Many liberals feel that the Obama administration was far too lenient on the financial industry in the aftermath of the crisis. After all, runaway banks brought the economy to its knees, causing millions to lose their jobs, their homes, or both. What’s more, banks themselves were bailed out, at potentially large expense to taxpayers (although in the end the costs weren’t very large). Yet nobody went to jail, and the big banks weren’t broken up.

But the financiers didn’t feel grateful for getting off so lightly. On the contrary, they were and remain consumed with “Obama rage.”

By any normal standard, President Obama has been remarkably restrained in his criticisms of Wall Street. But with great wealth comes great pettiness: These are men accustomed to obsequious deference, and they took even mild comments about bad behavior by some of their number as an unforgivable insult.

The Consumer Financial Protection Bureau has proved highly effective, and the “too big to fail” subsidy appears to have mostly gone away. That is, big financial institutions that would probably be bailed out in a future crisis no longer seem to be able to raise funds more cheaply than smaller players, perhaps because “systemically important” institutions are now subject to extra regulations, including the requirement that they set aside more capital.
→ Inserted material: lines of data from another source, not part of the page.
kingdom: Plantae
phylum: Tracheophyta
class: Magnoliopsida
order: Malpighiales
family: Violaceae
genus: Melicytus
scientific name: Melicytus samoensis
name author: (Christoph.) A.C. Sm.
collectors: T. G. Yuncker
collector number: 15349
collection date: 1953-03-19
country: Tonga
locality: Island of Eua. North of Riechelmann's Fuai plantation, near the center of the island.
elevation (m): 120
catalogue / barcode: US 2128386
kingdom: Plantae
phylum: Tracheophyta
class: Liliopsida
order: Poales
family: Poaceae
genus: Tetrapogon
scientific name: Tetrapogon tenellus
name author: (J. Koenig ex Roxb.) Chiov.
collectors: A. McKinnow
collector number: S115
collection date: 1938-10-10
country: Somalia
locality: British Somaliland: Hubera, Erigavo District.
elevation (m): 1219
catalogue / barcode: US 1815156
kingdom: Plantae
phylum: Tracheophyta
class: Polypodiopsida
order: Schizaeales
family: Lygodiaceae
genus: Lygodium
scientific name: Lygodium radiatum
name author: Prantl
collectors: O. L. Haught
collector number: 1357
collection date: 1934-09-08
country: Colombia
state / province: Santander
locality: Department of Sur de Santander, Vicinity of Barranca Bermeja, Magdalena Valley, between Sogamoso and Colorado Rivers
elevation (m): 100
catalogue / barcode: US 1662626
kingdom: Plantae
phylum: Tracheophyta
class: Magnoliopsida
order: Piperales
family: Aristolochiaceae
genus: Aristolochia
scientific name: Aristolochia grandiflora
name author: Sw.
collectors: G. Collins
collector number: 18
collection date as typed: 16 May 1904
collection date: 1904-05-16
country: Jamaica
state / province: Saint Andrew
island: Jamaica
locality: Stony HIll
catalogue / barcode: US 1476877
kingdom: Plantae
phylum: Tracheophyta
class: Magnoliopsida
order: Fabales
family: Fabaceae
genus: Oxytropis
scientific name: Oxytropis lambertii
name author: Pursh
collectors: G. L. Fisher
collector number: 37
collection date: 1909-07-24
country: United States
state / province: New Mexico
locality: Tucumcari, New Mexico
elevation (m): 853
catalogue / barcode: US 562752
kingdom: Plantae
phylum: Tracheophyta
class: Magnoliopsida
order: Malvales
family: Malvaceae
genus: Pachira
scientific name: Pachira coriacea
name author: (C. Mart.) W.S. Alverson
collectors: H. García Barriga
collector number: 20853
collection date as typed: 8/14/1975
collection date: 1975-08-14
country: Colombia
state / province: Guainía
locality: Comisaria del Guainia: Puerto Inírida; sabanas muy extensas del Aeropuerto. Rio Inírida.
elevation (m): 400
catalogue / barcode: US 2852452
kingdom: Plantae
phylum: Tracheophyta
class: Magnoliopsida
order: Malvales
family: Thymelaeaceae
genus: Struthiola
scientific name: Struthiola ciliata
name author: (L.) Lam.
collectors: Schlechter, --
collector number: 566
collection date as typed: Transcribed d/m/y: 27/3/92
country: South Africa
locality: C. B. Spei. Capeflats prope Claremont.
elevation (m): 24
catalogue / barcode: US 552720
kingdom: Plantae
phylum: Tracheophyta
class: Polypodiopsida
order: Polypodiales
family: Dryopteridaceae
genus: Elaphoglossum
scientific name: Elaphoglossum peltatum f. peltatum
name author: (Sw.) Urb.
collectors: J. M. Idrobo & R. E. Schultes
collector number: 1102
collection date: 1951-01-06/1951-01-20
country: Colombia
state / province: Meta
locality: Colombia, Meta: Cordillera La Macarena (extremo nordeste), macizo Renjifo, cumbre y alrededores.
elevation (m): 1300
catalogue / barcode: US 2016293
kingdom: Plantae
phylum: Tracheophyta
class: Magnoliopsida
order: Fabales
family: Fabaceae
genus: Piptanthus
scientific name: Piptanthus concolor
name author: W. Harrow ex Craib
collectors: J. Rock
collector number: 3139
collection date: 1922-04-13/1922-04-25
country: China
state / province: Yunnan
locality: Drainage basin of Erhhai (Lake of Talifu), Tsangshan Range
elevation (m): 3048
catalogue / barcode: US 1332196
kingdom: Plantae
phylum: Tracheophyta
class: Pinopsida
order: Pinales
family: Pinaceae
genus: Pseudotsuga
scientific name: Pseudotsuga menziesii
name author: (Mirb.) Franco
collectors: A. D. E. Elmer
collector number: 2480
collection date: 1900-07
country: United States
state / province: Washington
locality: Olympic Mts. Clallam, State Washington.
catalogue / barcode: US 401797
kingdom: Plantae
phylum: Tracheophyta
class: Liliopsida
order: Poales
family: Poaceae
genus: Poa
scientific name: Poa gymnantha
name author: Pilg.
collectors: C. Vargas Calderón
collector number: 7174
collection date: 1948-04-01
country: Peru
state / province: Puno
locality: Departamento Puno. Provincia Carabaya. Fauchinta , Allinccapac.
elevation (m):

While this is good news for taxpayers and the economy, financiers bitterly resent any constraints on their ability to gamble with other people’s money, and they are voting with their checkbooks. Financial tycoons loom large among the tiny group of wealthy families that is dominating campaign finance this election cycle — a group that overwhelmingly supports Republicans.  

[T]his lopsided giving is an indication that Wall Street insiders take Democratic pledges to crack down on bankers’ excesses seriously. And it also means that a victorious Democrat wouldn’t owe much to the financial industry.

If a Democrat does win, does it matter much which one it is? Probably not. Any Democrat is likely to retain the financial reforms of 2010, and seek to stiffen them where possible. 

[W]hile there are some differences in financial policy between Mrs. Clinton and Mr. Sanders, as a practical matter they’re trivial compared with the yawning gulf with Republicans.